Eleven survivors from a missing Indonesian ferry packed with Christian refugees fleeing violence in the Spice Islands were found yesterday clinging to debris in the ocean. They told rescuers that the ferry had sunk in rough seas. One survivor died shortly after the rescue.
Officials said a search of the ocean north of the island of Sulawesi was still going on, but the chances of finding more survivors among the 500 passengers of the Cahaya Bahari (Light of the Ocean) were extremely slim.
Many of those aboard were survivors of a massacre last month, when Muslim fighters stormed a Christian village on the island of Halmahera, setting houses and a church ablaze. The clash claimed 114 lives, and most of the remaining villagers fled.
Mr Setio Rahardjo, head of Indonesia's search and rescue team, said 10 passengers had been found in the sea. Some had worn life jackets and others were clinging to debris. "They said the ferry started taking on water and then sank," he said.
The survivors said the ferry sank on Thursday and that they had been floating in the sea for four days and three nights. They were found by a passenger ship yesterday, just as officials were preparing to give up the search for the vanished ferry.
They were spotted off the island of Karakelang on the edge of the Pacific, about 300 km north-east of the Sulawesi city of Manado, where the ferry had been heading when it vanished on Thursday in rough seas and bad weather.
Rescue officials said the survivors were being taken to a nearby island for treatment for sunburn, dehydration and exhaustion.
The ferry was built to hold 200 passengers but around 500 are believed to have squeezed in after hundreds of Christian refugees scrambled aboard in Halmahera.
Halmahera residents said among the passengers were 30 injured Christians being transferred to hospitals on Sulawesi.
Most of the refugees were from the Halmahera village of Duma, now virtually deserted after the attack by Muslims last month. It was one of the bloodiest clashes in the religious war in the province which erupted in early 1999 and has claimed the lives of thousands of Christians and Muslims.
The survivors were found after four days of intensive searches by Indonesian ships and planes. Hundreds of relatives of the missing passengers have waited at Manado's port for news since the ferry vanished.
Hopes were briefly raised on Saturday after reports that the ferry had been found and its passengers were safe. But the navy later said a mistake had been made, compounding the agony.

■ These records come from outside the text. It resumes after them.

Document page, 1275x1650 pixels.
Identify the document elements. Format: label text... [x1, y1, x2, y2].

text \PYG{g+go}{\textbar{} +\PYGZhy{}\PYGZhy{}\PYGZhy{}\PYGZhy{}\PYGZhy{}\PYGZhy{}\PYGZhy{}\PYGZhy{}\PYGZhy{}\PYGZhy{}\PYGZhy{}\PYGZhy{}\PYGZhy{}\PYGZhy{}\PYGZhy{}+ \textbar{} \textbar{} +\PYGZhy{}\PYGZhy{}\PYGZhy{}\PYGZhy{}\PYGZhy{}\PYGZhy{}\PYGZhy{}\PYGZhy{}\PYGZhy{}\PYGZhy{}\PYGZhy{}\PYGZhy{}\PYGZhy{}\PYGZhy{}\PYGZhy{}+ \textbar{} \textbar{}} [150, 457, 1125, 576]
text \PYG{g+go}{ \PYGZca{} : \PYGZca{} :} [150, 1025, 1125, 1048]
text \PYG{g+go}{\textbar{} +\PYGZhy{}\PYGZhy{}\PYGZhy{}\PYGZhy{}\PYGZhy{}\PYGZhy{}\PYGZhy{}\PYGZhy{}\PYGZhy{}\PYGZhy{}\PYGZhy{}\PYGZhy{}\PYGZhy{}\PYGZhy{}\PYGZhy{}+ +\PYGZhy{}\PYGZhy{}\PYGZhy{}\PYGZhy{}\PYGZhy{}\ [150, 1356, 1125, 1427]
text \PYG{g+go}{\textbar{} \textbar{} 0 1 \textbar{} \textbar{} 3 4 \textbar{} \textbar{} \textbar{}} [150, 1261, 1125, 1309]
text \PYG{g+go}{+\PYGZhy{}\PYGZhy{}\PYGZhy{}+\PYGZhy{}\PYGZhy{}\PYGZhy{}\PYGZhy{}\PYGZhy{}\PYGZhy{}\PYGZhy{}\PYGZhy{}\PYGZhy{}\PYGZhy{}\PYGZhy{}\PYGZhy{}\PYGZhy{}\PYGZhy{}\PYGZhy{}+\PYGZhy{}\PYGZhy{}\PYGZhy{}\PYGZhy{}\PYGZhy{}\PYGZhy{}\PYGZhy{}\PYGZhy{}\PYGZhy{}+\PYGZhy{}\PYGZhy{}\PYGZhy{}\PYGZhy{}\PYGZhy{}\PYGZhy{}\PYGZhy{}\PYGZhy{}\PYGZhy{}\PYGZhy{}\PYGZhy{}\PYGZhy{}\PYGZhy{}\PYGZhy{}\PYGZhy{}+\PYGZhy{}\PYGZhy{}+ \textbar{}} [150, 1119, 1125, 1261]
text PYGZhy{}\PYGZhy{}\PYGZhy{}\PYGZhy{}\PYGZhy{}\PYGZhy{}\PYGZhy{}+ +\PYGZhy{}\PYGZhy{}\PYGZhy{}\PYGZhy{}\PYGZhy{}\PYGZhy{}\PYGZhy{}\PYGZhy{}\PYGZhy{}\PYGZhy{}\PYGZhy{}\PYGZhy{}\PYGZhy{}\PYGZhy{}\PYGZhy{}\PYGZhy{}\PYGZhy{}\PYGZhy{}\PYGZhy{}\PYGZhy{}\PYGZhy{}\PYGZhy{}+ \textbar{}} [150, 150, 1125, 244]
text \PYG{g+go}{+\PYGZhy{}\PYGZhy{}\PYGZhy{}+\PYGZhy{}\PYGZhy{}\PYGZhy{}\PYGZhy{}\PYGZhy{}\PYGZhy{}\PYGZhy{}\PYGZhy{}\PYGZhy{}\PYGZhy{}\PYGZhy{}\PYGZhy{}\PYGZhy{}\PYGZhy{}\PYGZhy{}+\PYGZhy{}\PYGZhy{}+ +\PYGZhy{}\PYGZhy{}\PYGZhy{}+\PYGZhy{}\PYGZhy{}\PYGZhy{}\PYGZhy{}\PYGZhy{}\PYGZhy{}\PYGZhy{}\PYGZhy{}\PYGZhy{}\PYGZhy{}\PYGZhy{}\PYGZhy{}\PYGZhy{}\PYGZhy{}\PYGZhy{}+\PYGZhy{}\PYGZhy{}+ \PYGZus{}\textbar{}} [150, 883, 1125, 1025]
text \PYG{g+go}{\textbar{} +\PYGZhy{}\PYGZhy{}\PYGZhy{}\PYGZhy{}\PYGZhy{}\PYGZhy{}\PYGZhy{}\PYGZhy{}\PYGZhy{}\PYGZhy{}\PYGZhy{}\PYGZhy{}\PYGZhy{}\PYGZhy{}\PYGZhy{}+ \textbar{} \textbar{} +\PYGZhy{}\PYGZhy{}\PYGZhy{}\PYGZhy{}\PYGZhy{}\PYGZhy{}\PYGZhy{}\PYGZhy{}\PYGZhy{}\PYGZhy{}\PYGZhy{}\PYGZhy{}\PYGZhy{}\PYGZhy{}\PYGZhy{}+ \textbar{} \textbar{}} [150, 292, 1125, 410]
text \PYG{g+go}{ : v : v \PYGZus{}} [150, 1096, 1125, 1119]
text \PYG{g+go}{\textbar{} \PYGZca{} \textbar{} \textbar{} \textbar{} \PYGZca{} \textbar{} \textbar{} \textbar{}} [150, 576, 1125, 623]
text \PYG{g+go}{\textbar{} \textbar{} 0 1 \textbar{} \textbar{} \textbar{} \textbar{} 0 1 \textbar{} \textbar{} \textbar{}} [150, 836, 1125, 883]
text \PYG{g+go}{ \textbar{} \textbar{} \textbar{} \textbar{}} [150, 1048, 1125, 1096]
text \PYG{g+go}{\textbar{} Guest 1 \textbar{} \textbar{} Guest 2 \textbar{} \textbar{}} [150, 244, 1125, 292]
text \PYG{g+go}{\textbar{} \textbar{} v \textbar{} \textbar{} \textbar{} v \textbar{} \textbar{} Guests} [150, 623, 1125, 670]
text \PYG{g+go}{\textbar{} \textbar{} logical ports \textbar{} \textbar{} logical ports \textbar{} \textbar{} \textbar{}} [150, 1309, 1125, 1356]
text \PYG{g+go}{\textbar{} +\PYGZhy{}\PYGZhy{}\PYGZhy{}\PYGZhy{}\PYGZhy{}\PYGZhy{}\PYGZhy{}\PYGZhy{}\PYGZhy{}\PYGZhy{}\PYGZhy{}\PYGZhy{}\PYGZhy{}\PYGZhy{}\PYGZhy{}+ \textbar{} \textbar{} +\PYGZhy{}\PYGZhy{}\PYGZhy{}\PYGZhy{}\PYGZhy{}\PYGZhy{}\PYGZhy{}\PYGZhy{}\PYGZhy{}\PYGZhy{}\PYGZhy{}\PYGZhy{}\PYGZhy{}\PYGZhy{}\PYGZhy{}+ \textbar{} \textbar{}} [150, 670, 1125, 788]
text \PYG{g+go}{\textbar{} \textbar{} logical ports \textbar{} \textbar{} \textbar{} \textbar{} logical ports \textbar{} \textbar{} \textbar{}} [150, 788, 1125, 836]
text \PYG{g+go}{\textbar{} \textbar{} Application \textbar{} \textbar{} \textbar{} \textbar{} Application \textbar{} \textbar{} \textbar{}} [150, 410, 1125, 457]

The navy also investigated a report that Muslim fighters had captured the vessel and were holding it on a remote island off Halmahera. But this, too, proved false.
On the wharf of Manado hundreds of distraught people waited in the hope of news of relatives. One woman at the port, Ms Anne Paneda, said she had escaped from Halmahera on a refugee ship a week ago but the rest of her family were on the missing ferry. "My husband and my two children had to take the boat. They're in the missing boat," she said.
Many of Indonesia's frequent shipping accidents are attributed to overloading and lax navigational safety practices.
Sixteen bodies were found and nearly 300 people were missing and presumed dead after the Harta Rimba sank off the western coast of Borneo island in February 1999. In January 1996 an overloaded ferry sank in bad weather off Weh Island off Sumatra. Fifty-five bodies were recovered and at least 283 were never found. Only 39 people were rescued.